How to Help Your Kid Develop a Positive Self-Image

Kids have it pretty hard these days, there's pressure at younger ages to look a certain way. With the obesity rates at 20.5%, and overweight at 34.5% in 2011-2012 based on National Health and Nutrition Examination Survey (NHANES) data, what's a parent to do in order to prevent negative self image? Reality is, a negative self perception is likely only serves to further promote weight gain, more negative self image, and more weight's a vicious cycle.

There is a positive here, folks. research demonstrates that parents who foster a positive attitude, and actively show their children qualities of resilience and optimism make dramatic differences in promoting a healthy lifestyle that, literally, continues into adulthood.

Consider these tips to foster optimism and resistance in your kid. It will not only help him or her mentally and emotionally feel better, it will also keep your kid on track to have a long healthy life.

1) Encourage your children to go outside and participate in group activities.

Kids these days are more prone to staying inside. We can thanks computers, TV, ipads and cell phone for this one. BUT, as a parent you do have some clout here. Take your kids outside, play in the grass and engage with your kids to show them how to interact with others. Kids who are more social are better equipped to deal with life stressors.

2) Have upbeat conversations about the future.

Assume your kid is going to make a difference, let them know you believe in them. Kids who are raised believing they're capable will be so.

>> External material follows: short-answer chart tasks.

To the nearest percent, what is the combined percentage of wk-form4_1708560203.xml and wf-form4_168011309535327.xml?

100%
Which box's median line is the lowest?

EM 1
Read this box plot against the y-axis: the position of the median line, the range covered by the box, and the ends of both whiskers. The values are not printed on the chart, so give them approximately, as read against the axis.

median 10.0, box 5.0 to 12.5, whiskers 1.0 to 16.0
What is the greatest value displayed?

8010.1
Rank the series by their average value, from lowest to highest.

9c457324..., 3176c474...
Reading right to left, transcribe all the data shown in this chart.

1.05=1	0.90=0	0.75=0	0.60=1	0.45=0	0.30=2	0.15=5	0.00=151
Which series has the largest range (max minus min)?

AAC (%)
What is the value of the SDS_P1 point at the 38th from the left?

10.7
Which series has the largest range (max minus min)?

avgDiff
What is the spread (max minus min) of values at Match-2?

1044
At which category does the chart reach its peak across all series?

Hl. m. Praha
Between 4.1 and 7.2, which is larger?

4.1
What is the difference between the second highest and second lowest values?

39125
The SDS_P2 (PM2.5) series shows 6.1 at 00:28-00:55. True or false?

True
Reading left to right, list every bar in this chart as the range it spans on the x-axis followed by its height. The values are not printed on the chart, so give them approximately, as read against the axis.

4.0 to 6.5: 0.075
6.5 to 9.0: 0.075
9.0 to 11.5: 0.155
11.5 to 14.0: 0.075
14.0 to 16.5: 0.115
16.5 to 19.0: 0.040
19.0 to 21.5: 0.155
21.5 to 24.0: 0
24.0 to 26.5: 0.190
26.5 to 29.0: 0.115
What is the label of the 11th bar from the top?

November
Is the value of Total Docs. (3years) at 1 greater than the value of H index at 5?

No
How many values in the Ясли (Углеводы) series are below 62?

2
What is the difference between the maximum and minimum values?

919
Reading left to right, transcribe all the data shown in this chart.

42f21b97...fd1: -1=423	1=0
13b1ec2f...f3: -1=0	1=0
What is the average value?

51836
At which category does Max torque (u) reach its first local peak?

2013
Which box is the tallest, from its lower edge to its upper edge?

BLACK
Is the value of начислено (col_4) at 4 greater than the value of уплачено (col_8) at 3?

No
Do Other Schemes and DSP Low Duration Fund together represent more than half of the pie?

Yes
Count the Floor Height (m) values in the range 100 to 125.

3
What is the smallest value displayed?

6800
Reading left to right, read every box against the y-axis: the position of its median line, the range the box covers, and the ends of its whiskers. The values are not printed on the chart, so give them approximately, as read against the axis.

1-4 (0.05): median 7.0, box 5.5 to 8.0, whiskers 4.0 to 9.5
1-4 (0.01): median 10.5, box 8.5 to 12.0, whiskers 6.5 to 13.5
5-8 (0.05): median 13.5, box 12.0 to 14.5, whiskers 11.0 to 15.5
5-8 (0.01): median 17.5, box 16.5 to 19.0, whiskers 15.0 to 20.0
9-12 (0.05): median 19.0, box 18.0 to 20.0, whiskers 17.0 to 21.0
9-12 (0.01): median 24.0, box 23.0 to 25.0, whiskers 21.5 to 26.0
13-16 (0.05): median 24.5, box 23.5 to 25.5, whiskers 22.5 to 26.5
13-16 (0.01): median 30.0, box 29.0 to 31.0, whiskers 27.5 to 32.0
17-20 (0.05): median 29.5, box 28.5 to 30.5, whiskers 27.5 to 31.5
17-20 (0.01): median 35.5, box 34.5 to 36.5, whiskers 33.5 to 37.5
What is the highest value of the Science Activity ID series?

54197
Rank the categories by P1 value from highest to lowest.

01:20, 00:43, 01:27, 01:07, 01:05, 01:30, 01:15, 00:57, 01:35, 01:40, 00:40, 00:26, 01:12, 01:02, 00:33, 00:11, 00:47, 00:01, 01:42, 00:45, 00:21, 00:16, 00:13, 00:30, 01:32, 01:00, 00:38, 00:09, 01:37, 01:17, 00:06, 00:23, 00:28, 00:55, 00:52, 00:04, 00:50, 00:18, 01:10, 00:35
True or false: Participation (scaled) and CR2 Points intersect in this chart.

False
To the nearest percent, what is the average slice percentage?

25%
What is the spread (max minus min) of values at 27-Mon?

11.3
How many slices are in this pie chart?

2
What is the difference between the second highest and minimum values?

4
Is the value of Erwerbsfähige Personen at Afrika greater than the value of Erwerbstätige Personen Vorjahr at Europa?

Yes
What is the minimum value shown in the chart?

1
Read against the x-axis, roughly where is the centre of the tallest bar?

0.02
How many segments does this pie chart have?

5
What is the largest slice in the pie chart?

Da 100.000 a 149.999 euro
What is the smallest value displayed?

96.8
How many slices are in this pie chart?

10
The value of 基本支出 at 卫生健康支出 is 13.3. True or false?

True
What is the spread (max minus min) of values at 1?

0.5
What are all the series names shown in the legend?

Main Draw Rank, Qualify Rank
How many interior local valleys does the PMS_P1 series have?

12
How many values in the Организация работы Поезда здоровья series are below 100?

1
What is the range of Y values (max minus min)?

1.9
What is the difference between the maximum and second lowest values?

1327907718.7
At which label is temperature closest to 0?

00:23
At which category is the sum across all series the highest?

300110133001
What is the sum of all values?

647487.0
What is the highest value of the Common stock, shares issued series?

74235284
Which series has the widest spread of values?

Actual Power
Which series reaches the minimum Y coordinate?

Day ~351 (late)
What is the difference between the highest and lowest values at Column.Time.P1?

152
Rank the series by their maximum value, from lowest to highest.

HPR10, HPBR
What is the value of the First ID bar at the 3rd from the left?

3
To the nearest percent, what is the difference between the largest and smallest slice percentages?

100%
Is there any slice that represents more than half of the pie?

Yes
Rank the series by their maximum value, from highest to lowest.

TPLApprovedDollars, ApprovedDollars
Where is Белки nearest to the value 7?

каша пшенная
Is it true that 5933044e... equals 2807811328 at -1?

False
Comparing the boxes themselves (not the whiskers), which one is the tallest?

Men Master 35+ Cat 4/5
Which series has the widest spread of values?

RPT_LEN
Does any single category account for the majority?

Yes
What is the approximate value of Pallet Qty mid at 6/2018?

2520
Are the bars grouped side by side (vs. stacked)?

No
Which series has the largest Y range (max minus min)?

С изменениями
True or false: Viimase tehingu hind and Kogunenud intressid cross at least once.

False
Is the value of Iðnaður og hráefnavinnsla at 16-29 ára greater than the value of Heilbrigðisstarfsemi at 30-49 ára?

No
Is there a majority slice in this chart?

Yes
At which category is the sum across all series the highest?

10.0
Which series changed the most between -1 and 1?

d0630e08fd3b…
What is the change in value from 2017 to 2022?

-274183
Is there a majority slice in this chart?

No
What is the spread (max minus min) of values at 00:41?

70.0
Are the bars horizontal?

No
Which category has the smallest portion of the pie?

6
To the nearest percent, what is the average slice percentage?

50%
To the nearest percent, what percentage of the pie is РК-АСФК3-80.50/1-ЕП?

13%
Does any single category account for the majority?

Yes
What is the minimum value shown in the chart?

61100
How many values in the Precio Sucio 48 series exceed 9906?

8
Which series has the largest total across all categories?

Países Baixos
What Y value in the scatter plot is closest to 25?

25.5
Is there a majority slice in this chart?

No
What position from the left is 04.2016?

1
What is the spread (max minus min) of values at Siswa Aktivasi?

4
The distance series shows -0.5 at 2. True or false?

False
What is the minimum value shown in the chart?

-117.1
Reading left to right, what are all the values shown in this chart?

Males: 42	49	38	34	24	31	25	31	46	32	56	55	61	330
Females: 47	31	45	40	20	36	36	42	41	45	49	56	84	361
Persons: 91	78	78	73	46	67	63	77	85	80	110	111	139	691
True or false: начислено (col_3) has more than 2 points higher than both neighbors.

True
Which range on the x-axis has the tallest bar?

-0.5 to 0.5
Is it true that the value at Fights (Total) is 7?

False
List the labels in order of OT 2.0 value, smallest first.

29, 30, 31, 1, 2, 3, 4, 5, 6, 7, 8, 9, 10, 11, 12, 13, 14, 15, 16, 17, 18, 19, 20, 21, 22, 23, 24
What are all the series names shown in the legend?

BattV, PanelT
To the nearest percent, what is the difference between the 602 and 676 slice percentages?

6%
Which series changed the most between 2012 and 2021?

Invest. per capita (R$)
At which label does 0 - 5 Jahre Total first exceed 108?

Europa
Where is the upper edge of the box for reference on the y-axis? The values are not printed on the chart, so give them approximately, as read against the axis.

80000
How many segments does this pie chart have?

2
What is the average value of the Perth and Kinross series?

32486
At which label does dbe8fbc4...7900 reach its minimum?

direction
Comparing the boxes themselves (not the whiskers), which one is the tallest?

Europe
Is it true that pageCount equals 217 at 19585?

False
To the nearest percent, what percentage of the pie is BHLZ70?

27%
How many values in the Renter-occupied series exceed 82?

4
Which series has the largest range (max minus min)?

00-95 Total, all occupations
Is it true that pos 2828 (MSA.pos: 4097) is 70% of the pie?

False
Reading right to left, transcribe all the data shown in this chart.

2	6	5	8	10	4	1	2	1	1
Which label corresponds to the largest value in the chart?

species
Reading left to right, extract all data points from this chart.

3) Be a role model of perseverance.

Be sure to your kid hears and sees you working through life's difficulties. Demonstrate how you can handle it! Kids who see their parents work though difficult times, learn how to work through their own difficulties.

4) Laugh together, a lot.

Families that can joke, laugh, and lighten up their day with humor can prevent negativity and tension.

5) Believe in your kid.

I know it's obvious, right? But so easily to forget showing it. Assure your kid that you are on their side, that you expect him or her to be the best person they can be and not perfect.